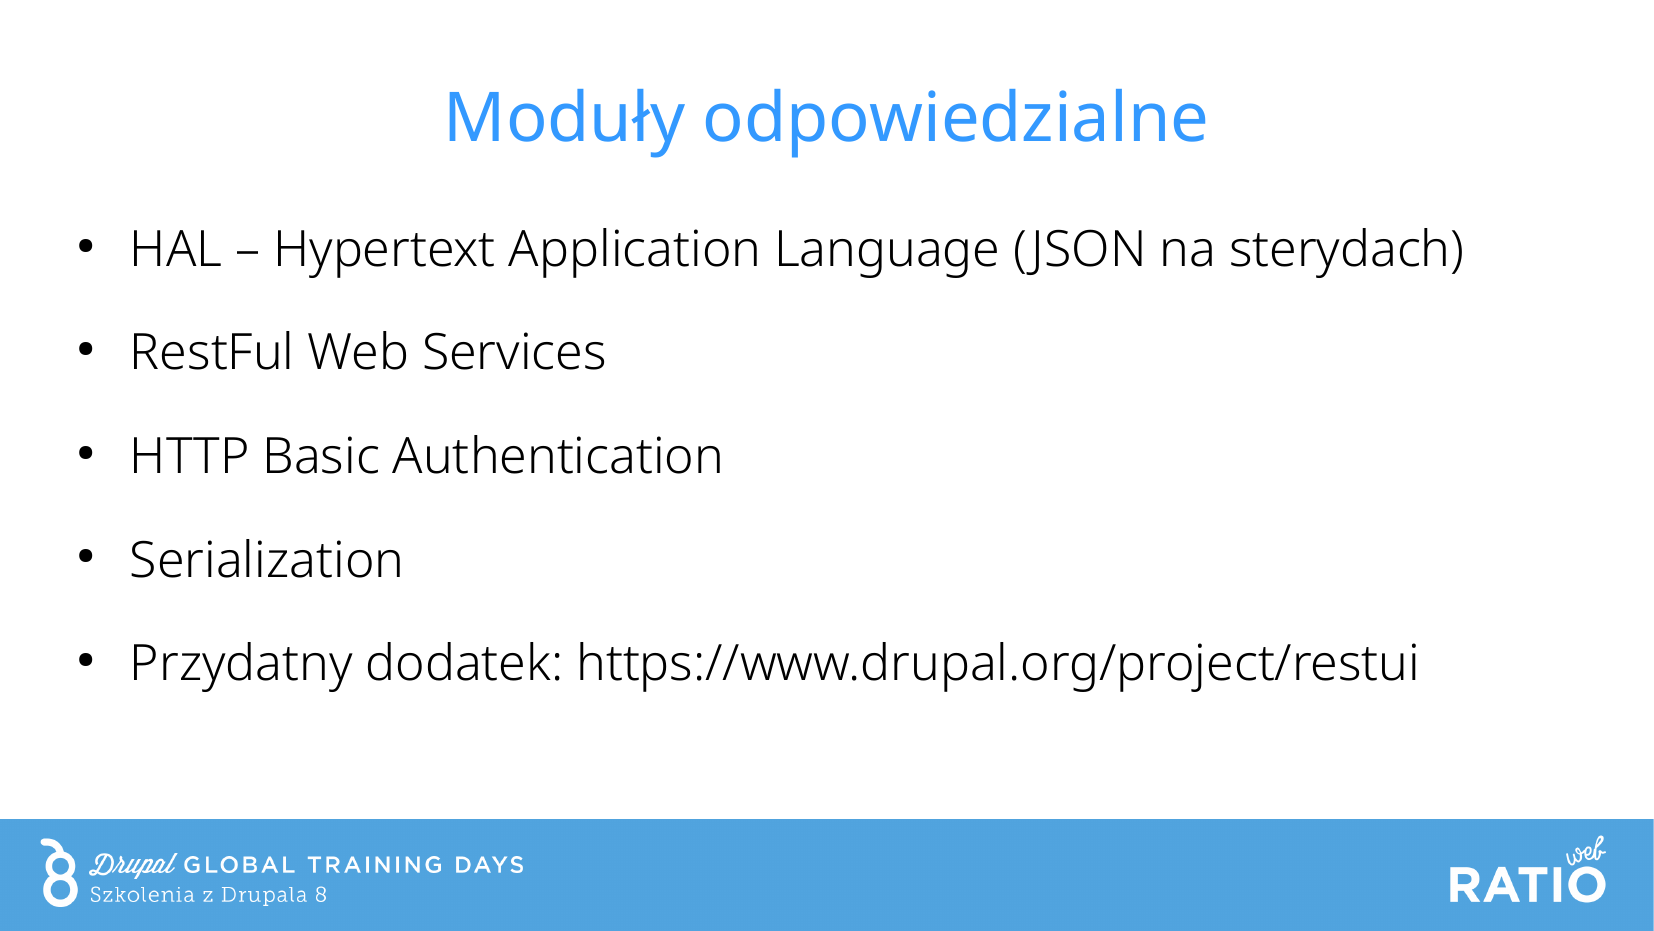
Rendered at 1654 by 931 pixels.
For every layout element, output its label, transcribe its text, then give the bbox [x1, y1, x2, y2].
...
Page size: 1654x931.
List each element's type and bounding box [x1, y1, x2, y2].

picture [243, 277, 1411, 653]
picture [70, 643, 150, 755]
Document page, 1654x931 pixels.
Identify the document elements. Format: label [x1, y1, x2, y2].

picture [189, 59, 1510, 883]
* * *
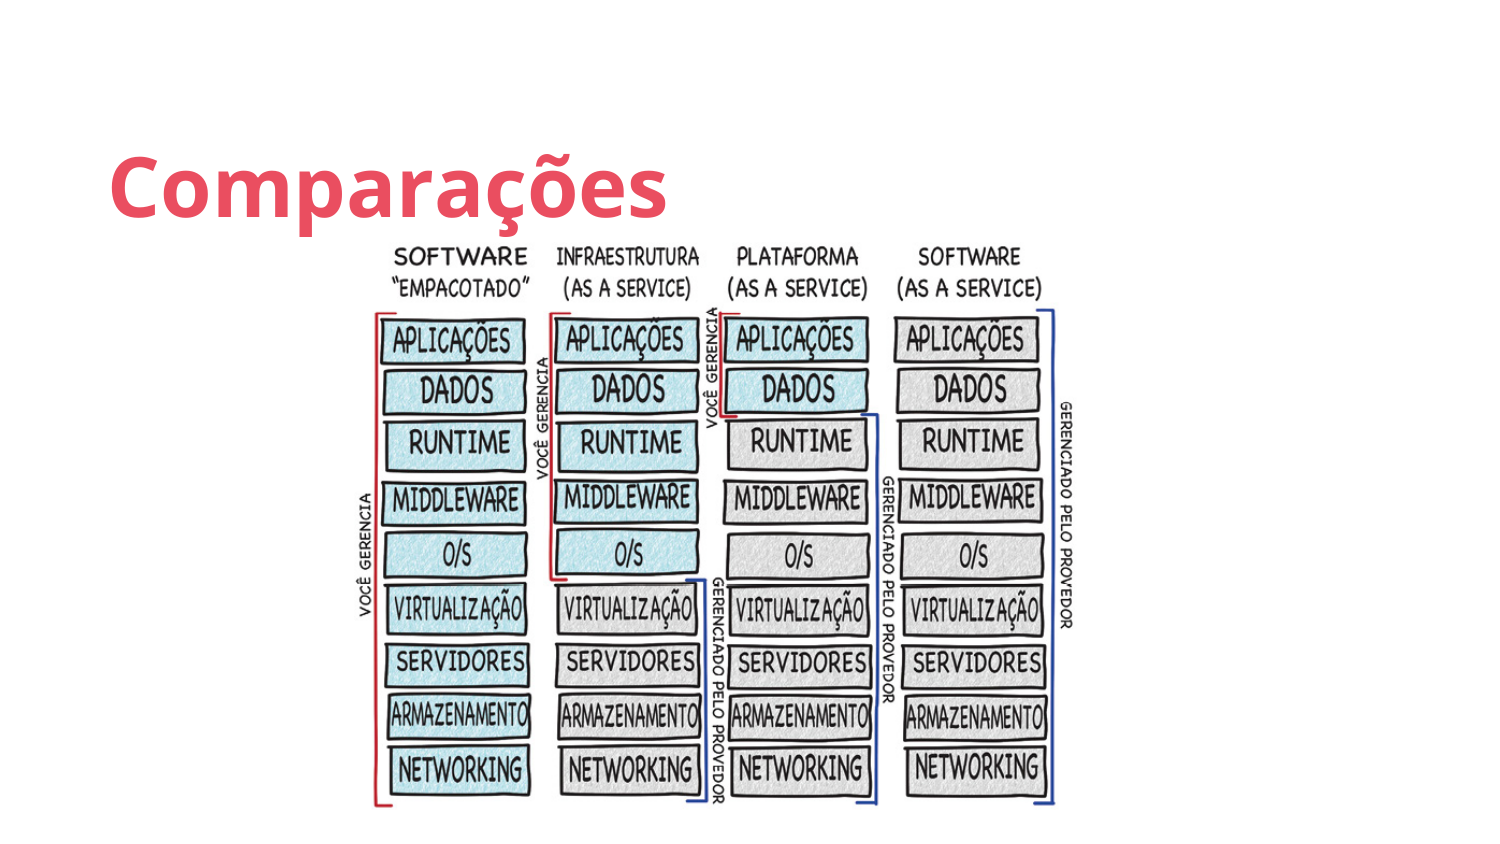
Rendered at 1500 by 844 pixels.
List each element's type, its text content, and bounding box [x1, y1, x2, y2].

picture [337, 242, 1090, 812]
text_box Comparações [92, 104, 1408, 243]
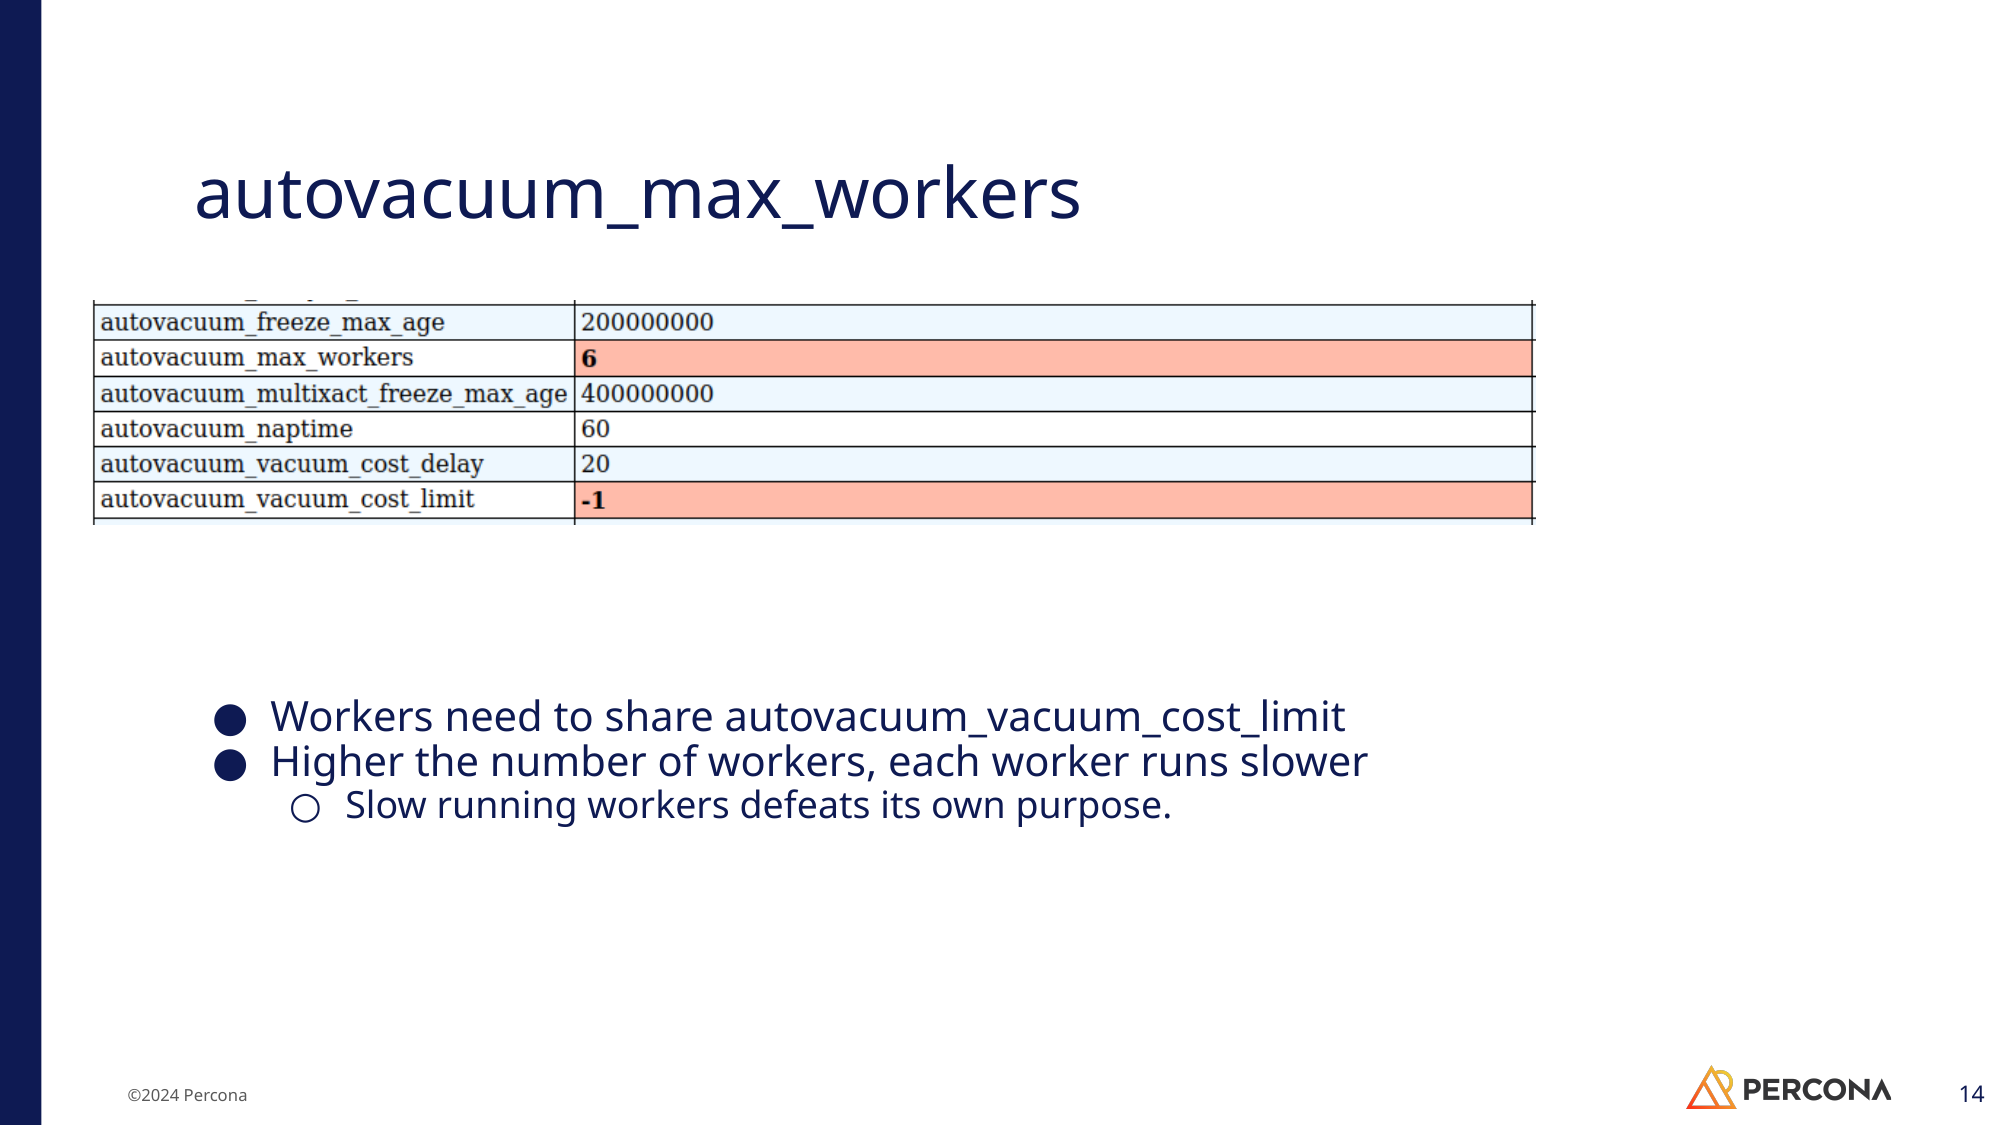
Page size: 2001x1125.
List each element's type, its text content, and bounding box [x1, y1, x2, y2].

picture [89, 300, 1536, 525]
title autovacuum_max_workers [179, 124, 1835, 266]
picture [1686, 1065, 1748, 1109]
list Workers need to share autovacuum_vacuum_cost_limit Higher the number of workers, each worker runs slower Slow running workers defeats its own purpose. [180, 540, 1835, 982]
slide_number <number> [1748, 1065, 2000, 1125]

Required task -> Starting at the line containing "Rendered at 1654 by 931 pixels." and ending at the line containing "For every layout", turn those lines of the listing above into a numbered list, skipping any blank lines.

Output for this exercise ->
1. Rendered at 1654 by 931 pixels.
2. For every layout element, output its label, transcribe its text, then give the bbox [x1, y1, x2, y2].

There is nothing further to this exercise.